[[ Selected extract, beginning ]]

I dunno. That’s what made the emperor seem so utterly brutal to me - the way he killed them all, and quickly. The scene wouldn’t have worked had it not happened so quickly and had their deaths not seemed so pointless. I mean, maybe he took some license, but (and again, I’m not into the “expanded universe” so I dunno what the conventions are on Jedi abilities) it didn’t seem impossible to me that a swiftly executed surprise by people they trusted would catch them off guard. I don’t see why that’s so hard to believe. And it worked quite well from a movie-making standpoint, from my perspective.
It was much worse than the slaughter of the “younglings”, which seemed to me like a hamhanded response to test audiences not feeling sad enough or something.
Earlier, I had a nice little post that addressed these issues and your earlier question to me. I go to post and the dope done blowed up. :smack:
The problem that I have with the surprise theory and with how quickly the jedi died is that it was entirely inconsistent with their colliseum battle in Attack of the Clones. Surrounded by emotionless droids, they block every shot and chop of bits left and right. A couple of clones sneak up from behind and pop go their heads?
Bear in mind, these were jedi masters and not padawans. They are taught to go with their feelings. That means for all intents and purposes they don’t get surprised.
It’s just my opinion, but for my eight bucks the sudden drop in power and abilities was weak. Convenience vs. consistency. He needed them to die so they went from badass jedi pimps to chumps with flashlights.

[[ Selected extract, end ]]
[[ Dataset content, beginning ]]

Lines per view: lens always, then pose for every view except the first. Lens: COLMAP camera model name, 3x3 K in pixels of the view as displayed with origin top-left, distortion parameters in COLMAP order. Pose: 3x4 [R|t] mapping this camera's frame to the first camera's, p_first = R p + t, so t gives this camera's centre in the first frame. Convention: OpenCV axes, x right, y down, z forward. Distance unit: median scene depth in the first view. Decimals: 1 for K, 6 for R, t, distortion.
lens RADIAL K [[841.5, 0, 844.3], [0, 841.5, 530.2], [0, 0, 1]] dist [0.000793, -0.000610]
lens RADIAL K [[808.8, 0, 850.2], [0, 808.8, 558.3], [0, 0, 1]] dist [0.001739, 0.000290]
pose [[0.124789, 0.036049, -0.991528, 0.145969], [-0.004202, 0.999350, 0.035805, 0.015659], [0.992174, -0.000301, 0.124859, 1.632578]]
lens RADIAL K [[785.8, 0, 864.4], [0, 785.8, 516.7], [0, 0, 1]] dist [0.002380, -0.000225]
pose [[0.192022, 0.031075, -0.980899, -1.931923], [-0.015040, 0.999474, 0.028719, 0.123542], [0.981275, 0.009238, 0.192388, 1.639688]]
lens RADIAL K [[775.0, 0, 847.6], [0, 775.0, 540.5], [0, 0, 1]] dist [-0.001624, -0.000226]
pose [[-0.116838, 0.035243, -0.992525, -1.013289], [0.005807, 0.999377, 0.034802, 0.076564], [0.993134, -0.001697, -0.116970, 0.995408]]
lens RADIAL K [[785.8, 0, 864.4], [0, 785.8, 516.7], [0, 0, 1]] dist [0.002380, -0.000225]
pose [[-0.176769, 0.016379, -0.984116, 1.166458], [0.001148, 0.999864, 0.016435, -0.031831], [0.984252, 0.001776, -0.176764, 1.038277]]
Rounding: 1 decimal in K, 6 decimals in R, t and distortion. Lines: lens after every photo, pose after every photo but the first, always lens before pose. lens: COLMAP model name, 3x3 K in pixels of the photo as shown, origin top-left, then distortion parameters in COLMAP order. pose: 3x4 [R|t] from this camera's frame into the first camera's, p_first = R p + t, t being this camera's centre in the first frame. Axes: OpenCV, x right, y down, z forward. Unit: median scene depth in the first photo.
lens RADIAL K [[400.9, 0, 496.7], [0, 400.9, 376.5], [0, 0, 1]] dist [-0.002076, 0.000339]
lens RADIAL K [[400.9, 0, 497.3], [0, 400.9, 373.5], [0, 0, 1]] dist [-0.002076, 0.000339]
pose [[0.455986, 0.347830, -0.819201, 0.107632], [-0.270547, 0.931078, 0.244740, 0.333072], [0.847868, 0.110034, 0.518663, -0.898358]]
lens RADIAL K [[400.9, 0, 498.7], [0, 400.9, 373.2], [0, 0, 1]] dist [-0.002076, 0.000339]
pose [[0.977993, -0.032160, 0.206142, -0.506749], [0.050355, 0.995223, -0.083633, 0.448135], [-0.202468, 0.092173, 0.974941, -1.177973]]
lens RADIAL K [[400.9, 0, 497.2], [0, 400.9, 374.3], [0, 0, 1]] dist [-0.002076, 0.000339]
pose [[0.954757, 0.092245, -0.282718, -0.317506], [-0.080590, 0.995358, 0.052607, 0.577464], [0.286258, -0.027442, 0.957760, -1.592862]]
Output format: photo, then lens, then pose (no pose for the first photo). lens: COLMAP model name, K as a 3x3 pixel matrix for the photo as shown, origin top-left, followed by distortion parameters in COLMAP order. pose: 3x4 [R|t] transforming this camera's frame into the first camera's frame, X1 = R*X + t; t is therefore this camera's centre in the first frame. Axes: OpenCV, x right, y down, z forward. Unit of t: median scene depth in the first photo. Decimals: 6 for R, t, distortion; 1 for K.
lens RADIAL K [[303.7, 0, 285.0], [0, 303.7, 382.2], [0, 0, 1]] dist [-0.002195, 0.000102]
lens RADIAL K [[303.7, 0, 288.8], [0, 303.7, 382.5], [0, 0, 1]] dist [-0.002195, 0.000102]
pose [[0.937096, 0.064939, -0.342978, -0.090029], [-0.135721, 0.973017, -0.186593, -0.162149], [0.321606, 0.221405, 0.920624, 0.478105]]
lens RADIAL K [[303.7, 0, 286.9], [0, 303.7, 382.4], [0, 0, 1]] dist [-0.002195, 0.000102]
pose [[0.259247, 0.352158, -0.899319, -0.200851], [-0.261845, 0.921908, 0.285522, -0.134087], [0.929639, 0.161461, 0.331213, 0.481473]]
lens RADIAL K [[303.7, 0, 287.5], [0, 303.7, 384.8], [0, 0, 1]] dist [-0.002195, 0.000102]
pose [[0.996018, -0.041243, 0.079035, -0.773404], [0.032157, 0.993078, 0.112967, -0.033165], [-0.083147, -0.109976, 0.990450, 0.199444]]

[[ Dataset content, end ]]

* Exercise set
**1.** From the forum comments, return the passage that begins at the words "Bear in mind, these" and stops after "don’t get surprised.".
**2.** List every title, rank, or kind of being from the Star Wars films that the forum comments name.

* Responses to the exercise
**1.**
Bear in mind, these were jedi masters and not padawans. They are taught to go with their feelings. That means for all intents and purposes they don’t get surprised.

**2.**
- emperor
- Jedi
- younglings
- Jedi masters
- padawans
- droids
- clones